#### Exercise inputs
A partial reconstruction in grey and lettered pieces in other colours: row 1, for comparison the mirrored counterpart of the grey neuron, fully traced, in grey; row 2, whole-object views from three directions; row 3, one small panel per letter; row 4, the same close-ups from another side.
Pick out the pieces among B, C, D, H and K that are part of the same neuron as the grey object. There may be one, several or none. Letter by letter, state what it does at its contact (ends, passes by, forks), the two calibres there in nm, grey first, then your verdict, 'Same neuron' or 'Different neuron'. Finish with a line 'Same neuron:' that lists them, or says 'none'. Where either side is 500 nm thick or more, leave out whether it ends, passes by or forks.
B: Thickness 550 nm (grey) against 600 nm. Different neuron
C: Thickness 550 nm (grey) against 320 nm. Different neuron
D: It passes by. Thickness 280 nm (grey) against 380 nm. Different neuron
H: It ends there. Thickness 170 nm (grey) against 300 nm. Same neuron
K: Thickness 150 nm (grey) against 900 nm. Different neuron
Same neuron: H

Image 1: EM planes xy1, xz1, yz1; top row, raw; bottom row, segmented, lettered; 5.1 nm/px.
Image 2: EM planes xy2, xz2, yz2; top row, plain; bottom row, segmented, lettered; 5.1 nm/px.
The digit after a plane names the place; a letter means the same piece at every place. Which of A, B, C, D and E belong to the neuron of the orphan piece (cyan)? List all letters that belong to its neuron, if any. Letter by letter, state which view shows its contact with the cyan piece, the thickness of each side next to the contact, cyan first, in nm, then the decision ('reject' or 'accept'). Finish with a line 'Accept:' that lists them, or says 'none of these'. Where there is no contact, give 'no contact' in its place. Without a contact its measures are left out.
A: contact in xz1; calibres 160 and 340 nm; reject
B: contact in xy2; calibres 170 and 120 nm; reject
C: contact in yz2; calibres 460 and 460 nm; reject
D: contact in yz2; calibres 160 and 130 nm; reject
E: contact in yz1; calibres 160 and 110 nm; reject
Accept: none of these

#### Directions
The answer must be the same records, repeated exactly and in full.

#### Solved problem
A partial reconstruction in grey and lettered pieces in other colours: row 1, for comparison the mirrored counterpart of the grey neuron, fully traced, in grey; row 2, whole-object views from three directions; row 3, one small panel per letter; row 4, the same close-ups from another side.
Pick out the pieces among B, C, D, H and K that are part of the same neuron as the grey object. There may be one, several or none. Letter by letter, state what it does at its contact (ends, passes by, forks), the two calibres there in nm, grey first, then your verdict, 'Same neuron' or 'Different neuron'. Finish with a line 'Same neuron:' that lists them, or says 'none'. Where either side is 500 nm thick or more, leave out whether it ends, passes by or forks.
B: Thickness 550 nm (grey) against 600 nm. Different neuron
C: Thickness 550 nm (grey) against 320 nm. Different neuron
D: It passes by. Thickness 280 nm (grey) against 380 nm. Different neuron
H: It ends there. Thickness 170 nm (grey) against 300 nm. Same neuron
K: Thickness 150 nm (grey) against 900 nm. Different neuron
Same neuron: H

Image 1: EM planes xy1, xz1, yz1; top row, raw; bottom row, segmented, lettered; 5.1 nm/px.
Image 2: EM planes xy2, xz2, yz2; top row, plain; bottom row, segmented, lettered; 5.1 nm/px.
The digit after a plane names the place; a letter means the same piece at every place. Which of A, B, C, D and E belong to the neuron of the orphan piece (cyan)? List all letters that belong to its neuron, if any. Letter by letter, state which view shows its contact with the cyan piece, the thickness of each side next to the contact, cyan first, in nm, then the decision ('reject' or 'accept'). Finish with a line 'Accept:' that lists them, or says 'none of these'. Where there is no contact, give 'no contact' in its place. Without a contact its measures are left out.
A: contact in xz1; calibres 160 and 340 nm; reject
B: contact in xy2; calibres 170 and 120 nm; reject
C: contact in yz2; calibres 460 and 460 nm; reject
D: contact in yz2; calibres 160 and 130 nm; reject
E: contact in yz1; calibres 160 and 110 nm; reject
Accept: none of these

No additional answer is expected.